§ Work instruction: Print, with no pictures, the exact lines that run from the one containing "left elbow: (550, 908)" through the last line of the material below, both ends included.

§ Listed entries:
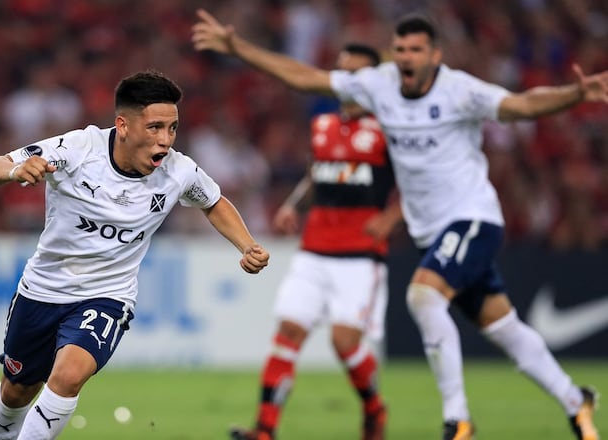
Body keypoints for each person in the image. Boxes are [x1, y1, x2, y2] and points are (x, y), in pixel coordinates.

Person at [192, 9, 607, 440]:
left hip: (472, 218)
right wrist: (237, 47)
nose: (406, 57)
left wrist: (575, 94)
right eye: (401, 49)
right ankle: (576, 402)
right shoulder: (379, 84)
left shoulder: (460, 91)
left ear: (435, 55)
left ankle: (458, 420)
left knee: (424, 296)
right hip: (434, 232)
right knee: (505, 327)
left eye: (416, 50)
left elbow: (521, 105)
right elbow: (304, 77)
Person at [0, 70, 270, 440]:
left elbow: (213, 202)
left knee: (68, 376)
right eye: (155, 128)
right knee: (16, 389)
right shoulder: (79, 149)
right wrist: (17, 168)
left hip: (107, 296)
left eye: (173, 128)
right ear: (124, 125)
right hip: (43, 290)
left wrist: (247, 245)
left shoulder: (178, 171)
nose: (165, 140)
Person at [228, 43, 401, 440]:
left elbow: (419, 184)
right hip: (314, 248)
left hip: (360, 253)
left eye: (357, 74)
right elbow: (318, 175)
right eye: (343, 71)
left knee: (344, 343)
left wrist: (391, 218)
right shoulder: (324, 124)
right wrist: (293, 204)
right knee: (288, 330)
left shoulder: (389, 128)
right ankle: (265, 430)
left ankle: (374, 409)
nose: (347, 81)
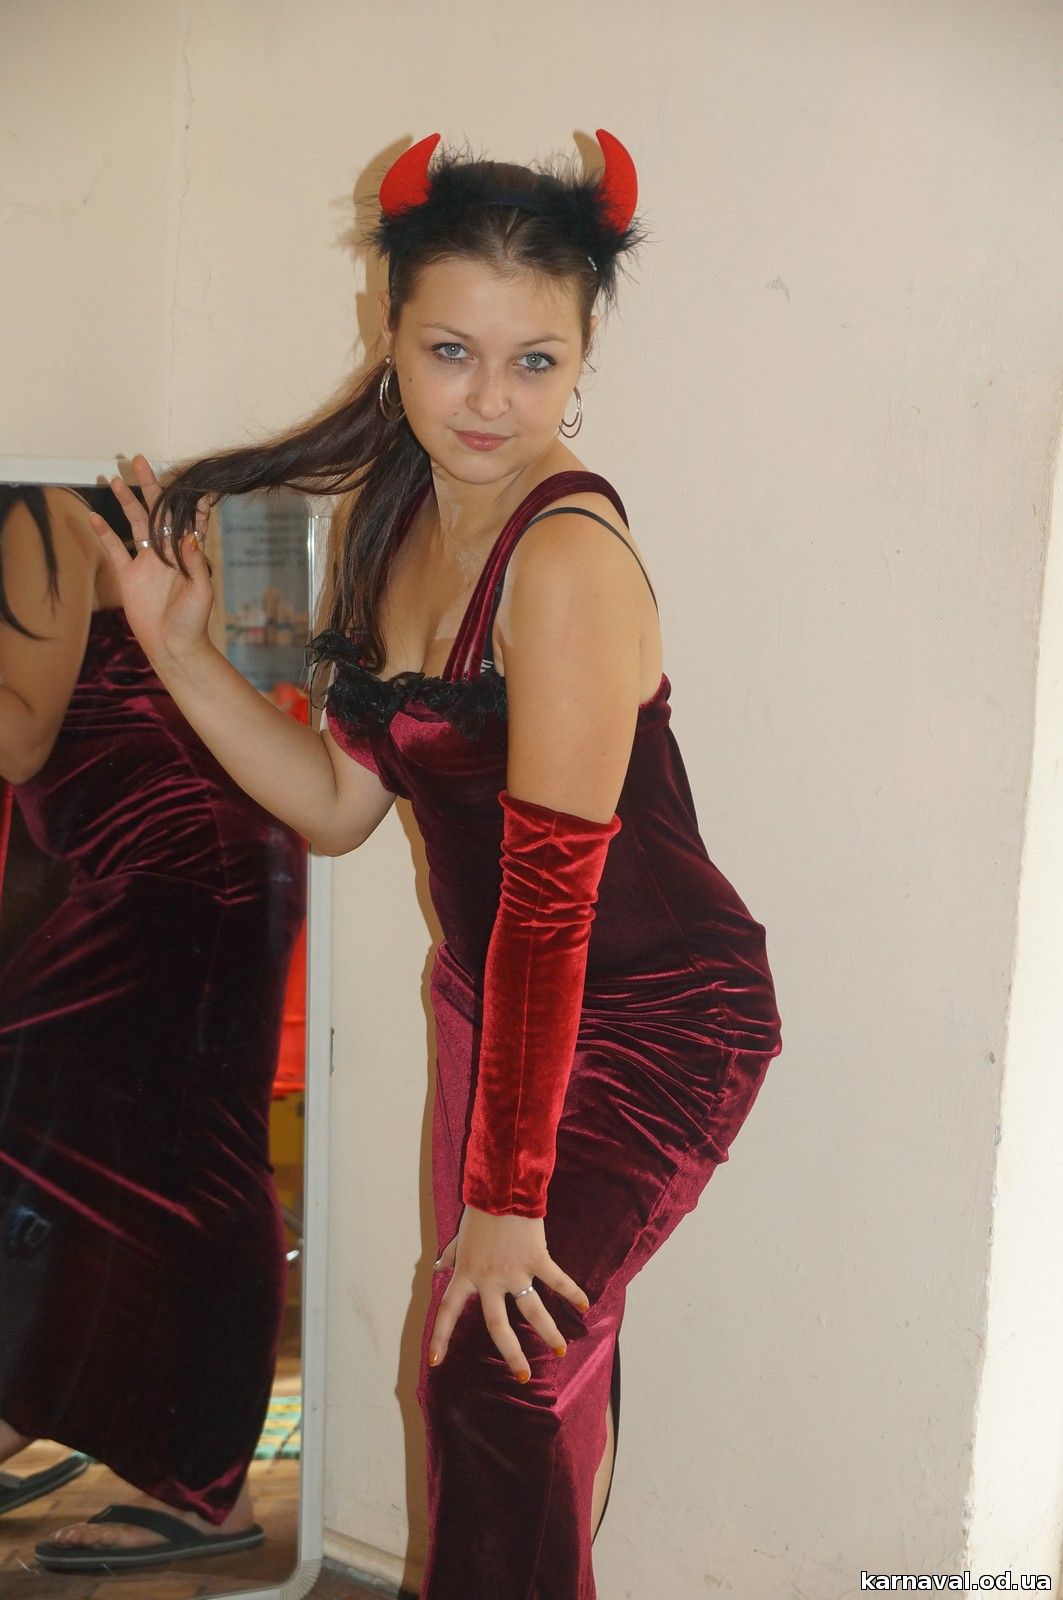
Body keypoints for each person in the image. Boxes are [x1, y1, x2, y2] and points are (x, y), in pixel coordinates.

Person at [75, 128, 784, 1596]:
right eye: (452, 351)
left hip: (652, 1017)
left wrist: (506, 1202)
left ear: (582, 359)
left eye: (535, 361)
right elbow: (339, 807)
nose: (489, 400)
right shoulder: (388, 517)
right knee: (526, 1374)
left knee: (488, 1372)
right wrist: (180, 655)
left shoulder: (563, 560)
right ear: (387, 333)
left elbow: (550, 908)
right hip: (493, 1004)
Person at [0, 484, 305, 1568]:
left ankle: (205, 1489)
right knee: (123, 1148)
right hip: (164, 856)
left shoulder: (33, 505)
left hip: (183, 862)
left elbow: (20, 735)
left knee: (190, 1156)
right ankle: (40, 1409)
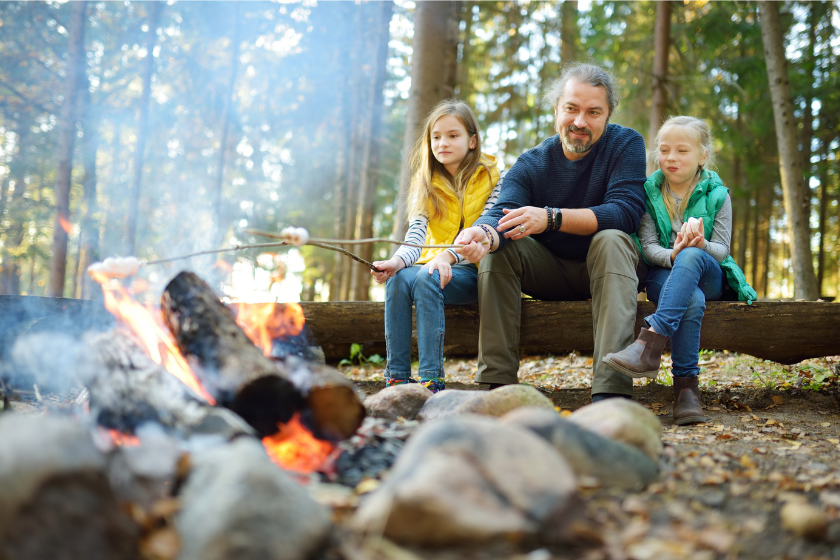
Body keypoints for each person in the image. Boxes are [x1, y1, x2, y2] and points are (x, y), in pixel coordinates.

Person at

§ Exercise response:
left elbow: (550, 908)
right hip: (493, 1004)
Person at [0, 484, 305, 1568]:
left ankle: (205, 1489)
right knee: (123, 1148)
right hip: (164, 856)
left shoulder: (33, 505)
left hip: (183, 862)
left elbow: (20, 735)
left knee: (190, 1156)
right ankle: (40, 1409)
Body keypoints for each person in the image. Boxes are [x1, y1, x2, y2] and points are (x, y), in pixel coordinates.

Person at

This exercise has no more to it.